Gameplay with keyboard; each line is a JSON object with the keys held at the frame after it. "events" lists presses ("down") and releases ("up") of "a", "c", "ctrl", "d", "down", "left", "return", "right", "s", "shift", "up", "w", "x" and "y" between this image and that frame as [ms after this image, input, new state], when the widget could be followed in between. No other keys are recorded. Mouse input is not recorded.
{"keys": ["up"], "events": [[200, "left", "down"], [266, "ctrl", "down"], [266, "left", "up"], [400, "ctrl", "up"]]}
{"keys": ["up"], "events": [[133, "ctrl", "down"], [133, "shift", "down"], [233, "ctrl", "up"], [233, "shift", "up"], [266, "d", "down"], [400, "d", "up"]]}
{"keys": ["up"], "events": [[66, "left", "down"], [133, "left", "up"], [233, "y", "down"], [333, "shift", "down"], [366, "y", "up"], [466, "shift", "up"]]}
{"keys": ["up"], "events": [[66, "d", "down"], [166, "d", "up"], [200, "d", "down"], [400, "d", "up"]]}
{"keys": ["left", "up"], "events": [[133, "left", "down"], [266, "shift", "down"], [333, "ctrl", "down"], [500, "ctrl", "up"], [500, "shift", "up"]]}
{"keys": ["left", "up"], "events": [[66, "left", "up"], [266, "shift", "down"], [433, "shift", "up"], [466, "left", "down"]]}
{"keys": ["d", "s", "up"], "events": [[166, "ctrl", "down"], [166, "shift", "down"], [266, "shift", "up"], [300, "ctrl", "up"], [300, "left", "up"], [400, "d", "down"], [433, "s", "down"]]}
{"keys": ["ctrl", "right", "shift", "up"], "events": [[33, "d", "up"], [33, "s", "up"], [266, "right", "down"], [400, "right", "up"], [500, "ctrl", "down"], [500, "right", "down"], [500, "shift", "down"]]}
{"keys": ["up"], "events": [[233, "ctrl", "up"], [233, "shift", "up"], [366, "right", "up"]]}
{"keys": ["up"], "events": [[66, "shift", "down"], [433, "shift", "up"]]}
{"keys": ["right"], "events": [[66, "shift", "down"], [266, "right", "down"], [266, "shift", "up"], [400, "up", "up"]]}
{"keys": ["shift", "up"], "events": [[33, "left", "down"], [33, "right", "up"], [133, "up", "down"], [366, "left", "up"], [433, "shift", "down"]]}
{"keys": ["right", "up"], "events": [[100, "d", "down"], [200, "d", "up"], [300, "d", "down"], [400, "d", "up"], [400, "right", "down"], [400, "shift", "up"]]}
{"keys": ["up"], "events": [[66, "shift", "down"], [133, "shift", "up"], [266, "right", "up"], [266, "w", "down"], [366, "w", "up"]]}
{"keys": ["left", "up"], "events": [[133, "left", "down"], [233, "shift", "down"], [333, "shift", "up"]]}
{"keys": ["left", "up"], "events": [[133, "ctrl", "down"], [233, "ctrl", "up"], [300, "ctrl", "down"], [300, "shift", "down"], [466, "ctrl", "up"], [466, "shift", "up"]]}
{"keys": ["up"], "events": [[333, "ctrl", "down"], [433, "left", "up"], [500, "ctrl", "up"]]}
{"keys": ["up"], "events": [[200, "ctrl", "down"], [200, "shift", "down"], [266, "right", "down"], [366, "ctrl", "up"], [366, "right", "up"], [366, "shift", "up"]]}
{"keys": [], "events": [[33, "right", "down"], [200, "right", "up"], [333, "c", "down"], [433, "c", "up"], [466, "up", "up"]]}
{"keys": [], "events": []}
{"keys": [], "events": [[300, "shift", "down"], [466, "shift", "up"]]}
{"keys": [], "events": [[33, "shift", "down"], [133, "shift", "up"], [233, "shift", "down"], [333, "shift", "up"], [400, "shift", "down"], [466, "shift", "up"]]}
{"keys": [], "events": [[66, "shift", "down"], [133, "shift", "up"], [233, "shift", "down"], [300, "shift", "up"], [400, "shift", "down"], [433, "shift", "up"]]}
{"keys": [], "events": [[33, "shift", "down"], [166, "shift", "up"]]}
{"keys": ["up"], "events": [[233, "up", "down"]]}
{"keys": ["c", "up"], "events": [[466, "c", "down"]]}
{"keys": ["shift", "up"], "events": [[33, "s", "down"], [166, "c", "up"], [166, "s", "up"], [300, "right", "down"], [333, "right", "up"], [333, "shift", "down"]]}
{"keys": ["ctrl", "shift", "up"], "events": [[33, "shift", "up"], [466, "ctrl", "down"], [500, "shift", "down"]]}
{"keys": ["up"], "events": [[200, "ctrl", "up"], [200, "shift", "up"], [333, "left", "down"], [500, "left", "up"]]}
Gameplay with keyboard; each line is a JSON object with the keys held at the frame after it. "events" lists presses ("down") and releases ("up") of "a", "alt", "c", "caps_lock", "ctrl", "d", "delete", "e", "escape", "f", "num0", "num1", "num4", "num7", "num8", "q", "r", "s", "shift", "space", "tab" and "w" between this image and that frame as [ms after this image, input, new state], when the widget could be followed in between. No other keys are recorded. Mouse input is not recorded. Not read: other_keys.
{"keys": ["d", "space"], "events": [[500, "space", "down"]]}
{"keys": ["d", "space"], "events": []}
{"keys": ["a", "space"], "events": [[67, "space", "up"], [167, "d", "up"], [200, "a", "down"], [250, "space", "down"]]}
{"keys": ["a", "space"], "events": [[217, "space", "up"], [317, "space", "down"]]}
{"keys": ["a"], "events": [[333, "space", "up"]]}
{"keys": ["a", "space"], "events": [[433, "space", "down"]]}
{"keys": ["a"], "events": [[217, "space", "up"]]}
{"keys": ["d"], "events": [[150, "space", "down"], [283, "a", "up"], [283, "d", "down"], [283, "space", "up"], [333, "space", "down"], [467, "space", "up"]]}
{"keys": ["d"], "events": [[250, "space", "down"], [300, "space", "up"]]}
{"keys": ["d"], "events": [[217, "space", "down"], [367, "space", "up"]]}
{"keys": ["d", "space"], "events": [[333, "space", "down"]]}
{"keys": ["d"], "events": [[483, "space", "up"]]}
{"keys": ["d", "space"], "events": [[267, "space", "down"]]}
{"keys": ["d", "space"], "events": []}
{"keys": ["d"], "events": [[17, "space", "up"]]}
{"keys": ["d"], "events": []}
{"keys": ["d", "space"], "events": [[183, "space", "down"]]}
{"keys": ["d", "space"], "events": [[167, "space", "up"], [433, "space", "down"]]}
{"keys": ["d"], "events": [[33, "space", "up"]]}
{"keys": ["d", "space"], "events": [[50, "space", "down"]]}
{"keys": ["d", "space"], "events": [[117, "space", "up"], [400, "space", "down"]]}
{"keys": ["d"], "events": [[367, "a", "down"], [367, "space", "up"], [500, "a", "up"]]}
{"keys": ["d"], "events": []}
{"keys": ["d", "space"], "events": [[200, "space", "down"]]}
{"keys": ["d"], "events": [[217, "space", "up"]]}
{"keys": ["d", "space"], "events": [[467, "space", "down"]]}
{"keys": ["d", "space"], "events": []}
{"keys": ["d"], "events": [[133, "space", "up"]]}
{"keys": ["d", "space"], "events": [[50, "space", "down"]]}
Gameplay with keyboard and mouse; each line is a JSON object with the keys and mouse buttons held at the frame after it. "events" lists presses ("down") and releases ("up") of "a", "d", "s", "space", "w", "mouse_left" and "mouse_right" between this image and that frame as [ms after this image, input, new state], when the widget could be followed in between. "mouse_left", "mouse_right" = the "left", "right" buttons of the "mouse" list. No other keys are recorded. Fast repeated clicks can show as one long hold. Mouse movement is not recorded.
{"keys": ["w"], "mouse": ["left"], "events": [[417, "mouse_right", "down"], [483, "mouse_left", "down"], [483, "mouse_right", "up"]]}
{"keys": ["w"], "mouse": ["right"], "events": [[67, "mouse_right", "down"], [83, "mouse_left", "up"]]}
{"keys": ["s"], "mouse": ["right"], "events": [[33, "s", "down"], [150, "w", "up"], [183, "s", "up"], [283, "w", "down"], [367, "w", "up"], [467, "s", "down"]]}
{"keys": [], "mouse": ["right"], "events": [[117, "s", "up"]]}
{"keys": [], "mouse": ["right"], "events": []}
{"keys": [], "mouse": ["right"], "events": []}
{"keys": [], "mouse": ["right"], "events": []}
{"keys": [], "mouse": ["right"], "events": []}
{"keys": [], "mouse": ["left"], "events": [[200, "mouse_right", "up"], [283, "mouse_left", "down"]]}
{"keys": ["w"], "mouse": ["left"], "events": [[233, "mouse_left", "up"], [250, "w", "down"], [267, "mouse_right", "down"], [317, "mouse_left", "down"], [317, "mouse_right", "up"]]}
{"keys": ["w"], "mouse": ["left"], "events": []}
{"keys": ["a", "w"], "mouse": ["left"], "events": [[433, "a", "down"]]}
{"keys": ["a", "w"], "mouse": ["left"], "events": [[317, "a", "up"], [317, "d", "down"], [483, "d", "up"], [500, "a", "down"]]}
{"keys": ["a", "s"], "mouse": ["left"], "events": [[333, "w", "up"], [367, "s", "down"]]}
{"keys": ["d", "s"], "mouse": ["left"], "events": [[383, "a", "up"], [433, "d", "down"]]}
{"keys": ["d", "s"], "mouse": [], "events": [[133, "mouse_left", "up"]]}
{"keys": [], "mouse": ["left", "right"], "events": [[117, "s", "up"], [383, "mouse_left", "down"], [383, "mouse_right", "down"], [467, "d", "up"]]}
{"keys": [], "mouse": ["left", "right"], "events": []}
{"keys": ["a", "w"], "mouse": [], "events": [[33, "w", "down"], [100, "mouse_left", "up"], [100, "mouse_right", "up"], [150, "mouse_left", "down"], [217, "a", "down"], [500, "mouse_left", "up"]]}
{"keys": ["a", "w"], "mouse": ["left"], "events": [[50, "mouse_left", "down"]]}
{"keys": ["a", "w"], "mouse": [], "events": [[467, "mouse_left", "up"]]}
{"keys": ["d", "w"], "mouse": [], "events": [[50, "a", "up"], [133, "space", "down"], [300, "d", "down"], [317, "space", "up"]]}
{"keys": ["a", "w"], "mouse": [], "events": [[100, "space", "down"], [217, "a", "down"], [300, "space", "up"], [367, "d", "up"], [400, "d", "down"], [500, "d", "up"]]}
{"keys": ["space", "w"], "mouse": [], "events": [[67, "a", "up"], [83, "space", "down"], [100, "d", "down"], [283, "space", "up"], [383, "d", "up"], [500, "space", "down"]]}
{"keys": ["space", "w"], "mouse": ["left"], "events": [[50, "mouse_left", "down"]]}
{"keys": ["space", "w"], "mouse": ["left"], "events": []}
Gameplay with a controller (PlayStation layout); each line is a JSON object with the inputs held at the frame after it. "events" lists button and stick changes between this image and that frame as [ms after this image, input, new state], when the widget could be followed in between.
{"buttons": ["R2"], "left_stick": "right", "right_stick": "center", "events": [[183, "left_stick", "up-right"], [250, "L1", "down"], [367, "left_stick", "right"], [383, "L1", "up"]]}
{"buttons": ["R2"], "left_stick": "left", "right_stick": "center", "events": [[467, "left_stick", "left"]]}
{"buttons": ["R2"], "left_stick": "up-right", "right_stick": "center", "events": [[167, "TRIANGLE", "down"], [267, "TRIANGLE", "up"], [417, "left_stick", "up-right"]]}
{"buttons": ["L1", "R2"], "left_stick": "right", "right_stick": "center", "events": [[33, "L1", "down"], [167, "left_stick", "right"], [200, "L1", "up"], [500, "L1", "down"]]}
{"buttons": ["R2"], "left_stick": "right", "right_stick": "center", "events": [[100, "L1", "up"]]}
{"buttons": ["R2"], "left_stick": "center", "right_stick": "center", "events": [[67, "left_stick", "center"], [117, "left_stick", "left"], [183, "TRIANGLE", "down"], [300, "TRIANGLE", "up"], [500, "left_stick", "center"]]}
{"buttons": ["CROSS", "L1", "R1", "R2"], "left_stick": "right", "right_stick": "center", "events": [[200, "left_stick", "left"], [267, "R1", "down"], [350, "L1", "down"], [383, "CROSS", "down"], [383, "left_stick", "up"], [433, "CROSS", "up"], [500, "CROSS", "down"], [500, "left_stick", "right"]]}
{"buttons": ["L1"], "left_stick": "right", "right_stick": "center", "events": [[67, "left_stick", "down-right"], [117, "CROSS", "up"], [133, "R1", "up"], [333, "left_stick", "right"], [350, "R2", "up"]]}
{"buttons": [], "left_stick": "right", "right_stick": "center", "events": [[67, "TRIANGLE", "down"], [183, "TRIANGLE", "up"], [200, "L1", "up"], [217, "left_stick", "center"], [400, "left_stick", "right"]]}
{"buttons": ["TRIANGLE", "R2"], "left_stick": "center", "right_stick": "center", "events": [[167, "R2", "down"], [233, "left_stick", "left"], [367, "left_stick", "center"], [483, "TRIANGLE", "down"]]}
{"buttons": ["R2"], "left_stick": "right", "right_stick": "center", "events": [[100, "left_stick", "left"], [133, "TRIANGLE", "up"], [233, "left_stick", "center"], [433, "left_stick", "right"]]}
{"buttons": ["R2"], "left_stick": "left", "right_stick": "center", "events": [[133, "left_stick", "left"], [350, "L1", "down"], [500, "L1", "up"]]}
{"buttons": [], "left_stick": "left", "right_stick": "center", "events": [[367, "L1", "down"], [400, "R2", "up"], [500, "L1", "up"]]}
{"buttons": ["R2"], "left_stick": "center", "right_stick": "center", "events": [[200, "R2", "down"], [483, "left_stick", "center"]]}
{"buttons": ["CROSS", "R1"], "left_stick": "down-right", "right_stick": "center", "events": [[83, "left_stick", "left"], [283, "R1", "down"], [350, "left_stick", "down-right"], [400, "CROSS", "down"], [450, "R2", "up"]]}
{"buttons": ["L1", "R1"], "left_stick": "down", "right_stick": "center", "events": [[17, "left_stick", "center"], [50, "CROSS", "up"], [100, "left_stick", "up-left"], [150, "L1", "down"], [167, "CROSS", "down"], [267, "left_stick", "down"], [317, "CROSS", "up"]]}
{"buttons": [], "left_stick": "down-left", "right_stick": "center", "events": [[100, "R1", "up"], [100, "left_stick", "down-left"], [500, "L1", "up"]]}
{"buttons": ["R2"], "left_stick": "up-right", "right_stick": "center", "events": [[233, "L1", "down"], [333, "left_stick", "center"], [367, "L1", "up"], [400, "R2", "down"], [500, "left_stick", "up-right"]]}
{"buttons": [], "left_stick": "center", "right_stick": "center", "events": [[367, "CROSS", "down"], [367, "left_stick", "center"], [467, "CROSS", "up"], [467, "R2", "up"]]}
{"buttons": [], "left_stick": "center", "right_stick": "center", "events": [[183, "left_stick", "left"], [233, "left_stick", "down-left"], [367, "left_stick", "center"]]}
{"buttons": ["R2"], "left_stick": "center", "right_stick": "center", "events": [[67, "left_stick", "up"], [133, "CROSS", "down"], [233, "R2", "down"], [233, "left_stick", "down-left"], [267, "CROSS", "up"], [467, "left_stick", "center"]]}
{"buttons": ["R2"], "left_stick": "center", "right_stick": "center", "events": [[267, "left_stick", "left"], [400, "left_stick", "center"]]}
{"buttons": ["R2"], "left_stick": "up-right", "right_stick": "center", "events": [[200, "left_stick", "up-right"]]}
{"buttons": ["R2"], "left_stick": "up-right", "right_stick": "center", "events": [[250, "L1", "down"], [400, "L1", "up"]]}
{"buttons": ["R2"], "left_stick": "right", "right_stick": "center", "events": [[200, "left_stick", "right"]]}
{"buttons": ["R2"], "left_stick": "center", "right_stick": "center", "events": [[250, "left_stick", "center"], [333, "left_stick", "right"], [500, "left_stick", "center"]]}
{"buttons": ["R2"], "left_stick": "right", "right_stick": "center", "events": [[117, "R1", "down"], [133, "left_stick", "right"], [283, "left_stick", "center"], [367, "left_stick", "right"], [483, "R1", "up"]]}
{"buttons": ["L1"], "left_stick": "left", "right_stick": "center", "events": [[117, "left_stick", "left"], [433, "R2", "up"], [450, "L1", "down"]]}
============================================================
→ What is needed
Which lines in the listing hold the word "object"? Copy them out.

→ Problem solution
Gameplay with keyboard; each line is a JSON object with the keys held at the frame after it. "events" lists presses ("down") and releases ("up") of "a", "c", "ctrl", "d", "down", "left", "return", "right", "s", "shift", "up", "w", "x" and "y" between this image and that frame as [ms after this image, input, new state], when the widget could be followed in between. No other keys are recorded. Mouse input is not recorded.
Gameplay with keyboard; each line is a JSON object with the keys held at the frame after it. "events" lists presses ("down") and releases ("up") of "a", "alt", "c", "caps_lock", "ctrl", "d", "delete", "e", "escape", "f", "num0", "num1", "num4", "num7", "num8", "q", "r", "s", "shift", "space", "tab" and "w" between this image and that frame as [ms after this image, input, new state], when the widget could be followed in between. No other keys are recorded. Mouse input is not recorded. Not read: other_keys.
Gameplay with keyboard and mouse; each line is a JSON object with the keys and mouse buttons held at the frame after it. "events" lists presses ("down") and releases ("up") of "a", "d", "s", "space", "w", "mouse_left" and "mouse_right" between this image and that frame as [ms after this image, input, new state], when the widget could be followed in between. "mouse_left", "mouse_right" = the "left", "right" buttons of the "mouse" list. No other keys are recorded. Fast repeated clicks can show as one long hold. Mouse movement is not recorded.
Gameplay with a controller (PlayStation layout); each line is a JSON object with the inputs held at the frame after it. "events" lists button and stick changes between this image and that frame as [ms after this image, input, new state], when the widget could be followed in between.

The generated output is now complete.